I was able to setup scala stream collector, beam enrich and BigQuery loader on GCP. The problem is that BigQuery loader’s Dataflow job rises this error:
Operation ongoing in step StreamingInserts/StreamingWriteTables/StreamingWrite for at least 05m00s without outputting or completing in state finish at sun.misc.Unsafe.park(Native Method) at java.util.concurrent.locks.LockSupport.park(LockSupport.java:175) at java.util.concurrent.FutureTask.awaitDone(FutureTask.java:429) at java.util.concurrent.FutureTask.get(FutureTask.java:191) at org.apache.beam.sdk.io.gcp.bigquery.BigQueryServicesImpl$DatasetServiceImpl.insertAll(BigQueryServicesImpl.java:816) at org.apache.beam.sdk.io.gcp.bigquery.BigQueryServicesImpl$DatasetServiceImpl.insertAll(BigQueryServicesImpl.java:881) at org.apache.beam.sdk.io.gcp.bigquery.StreamingWriteFn.flushRows(StreamingWriteFn.java:143) at org.apache.beam.sdk.io.gcp.bigquery.StreamingWriteFn.finishBundle(StreamingWriteFn.java:115) at org.apache.beam.sdk.io.gcp.bigquery.StreamingWriteFn$DoFnInvoker.invokeFinishBundle(Unknown Source)
And this makes me wonder does the BigQuery loader create a bq table schema?
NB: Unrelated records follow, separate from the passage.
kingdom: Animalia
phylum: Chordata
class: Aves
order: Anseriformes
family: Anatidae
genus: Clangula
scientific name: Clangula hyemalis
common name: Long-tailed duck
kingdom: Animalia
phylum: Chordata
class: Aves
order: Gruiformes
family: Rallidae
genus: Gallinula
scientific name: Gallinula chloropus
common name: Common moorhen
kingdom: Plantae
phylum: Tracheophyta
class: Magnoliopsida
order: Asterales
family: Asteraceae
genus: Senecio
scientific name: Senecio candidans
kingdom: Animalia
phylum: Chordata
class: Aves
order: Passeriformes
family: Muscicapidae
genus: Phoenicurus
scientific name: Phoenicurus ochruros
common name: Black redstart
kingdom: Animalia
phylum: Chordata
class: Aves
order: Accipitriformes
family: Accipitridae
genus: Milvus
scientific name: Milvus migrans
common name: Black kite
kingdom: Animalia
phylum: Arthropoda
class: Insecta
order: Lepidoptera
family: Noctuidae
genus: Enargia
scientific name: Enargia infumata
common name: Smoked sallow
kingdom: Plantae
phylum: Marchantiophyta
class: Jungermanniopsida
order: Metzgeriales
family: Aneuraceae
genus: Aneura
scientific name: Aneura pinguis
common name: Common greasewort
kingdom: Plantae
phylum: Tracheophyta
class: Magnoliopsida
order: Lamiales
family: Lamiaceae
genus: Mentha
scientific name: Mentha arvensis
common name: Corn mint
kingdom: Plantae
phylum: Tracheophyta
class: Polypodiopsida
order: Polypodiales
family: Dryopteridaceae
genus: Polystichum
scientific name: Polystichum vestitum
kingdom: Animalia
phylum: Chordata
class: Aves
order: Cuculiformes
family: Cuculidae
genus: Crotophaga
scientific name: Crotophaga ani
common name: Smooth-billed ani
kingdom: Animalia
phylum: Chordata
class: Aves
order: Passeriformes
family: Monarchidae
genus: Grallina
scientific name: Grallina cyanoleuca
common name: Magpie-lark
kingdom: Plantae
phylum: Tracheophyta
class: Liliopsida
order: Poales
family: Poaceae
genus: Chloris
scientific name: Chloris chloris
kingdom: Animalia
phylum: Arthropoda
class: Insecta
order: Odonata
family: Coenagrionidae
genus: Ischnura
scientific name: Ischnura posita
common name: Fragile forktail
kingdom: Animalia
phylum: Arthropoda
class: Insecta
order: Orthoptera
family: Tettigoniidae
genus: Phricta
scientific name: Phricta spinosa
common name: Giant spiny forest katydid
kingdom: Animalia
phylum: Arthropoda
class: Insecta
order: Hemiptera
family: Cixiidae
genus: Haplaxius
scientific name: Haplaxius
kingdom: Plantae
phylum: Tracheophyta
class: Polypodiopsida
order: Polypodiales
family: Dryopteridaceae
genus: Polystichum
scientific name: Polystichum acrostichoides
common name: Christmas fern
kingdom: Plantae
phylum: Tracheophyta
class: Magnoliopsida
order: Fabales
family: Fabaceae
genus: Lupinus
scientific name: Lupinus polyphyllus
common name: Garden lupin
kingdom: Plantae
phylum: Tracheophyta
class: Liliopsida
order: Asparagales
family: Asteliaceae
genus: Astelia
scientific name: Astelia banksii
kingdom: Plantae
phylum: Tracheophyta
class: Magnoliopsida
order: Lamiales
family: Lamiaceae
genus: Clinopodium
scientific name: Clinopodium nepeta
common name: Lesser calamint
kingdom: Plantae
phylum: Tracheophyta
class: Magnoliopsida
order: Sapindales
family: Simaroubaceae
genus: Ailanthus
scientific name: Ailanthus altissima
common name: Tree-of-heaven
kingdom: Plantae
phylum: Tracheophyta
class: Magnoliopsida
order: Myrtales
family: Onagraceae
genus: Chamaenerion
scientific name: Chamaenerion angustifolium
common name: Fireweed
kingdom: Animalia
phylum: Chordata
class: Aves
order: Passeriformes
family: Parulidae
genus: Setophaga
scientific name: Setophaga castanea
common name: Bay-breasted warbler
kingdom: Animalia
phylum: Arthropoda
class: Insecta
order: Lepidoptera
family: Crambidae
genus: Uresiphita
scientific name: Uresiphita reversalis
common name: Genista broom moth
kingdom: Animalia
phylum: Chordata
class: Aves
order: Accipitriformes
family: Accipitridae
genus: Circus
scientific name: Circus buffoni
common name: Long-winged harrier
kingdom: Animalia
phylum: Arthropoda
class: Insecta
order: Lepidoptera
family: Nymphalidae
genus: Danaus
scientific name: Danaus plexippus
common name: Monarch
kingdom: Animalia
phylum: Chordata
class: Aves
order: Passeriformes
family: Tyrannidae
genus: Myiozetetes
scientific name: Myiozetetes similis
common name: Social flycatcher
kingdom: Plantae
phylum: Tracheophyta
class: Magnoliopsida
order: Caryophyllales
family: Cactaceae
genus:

If not is there any schema I can use?
Note that I ended up running that and then copying the schema into a new BigQuery table since this utility does not set up partitioning. So if you want that, or any other configuration on your BQ table, you’ll need to manually create the table. To do that, you need that base schema.
You can use Google Cloud CLI to get that schema from a table you previous created with the Mutator tool with bq show command. Something like:
bq show --schema --format=prettyjson --project_id=your-project-id-000000 bq-instance-000000:db_name.table_name > snowplow-schema.json
Then you can use that when creating a new BigQuery table from the web console or CLI.
Then you’ll want to have that other command called listen in the Mutator utility running as it will pick up messages from the PubSub subscription (if you have one from following the docs, if you do not, then it would not be able to update schema) and handle your schema updates as needed.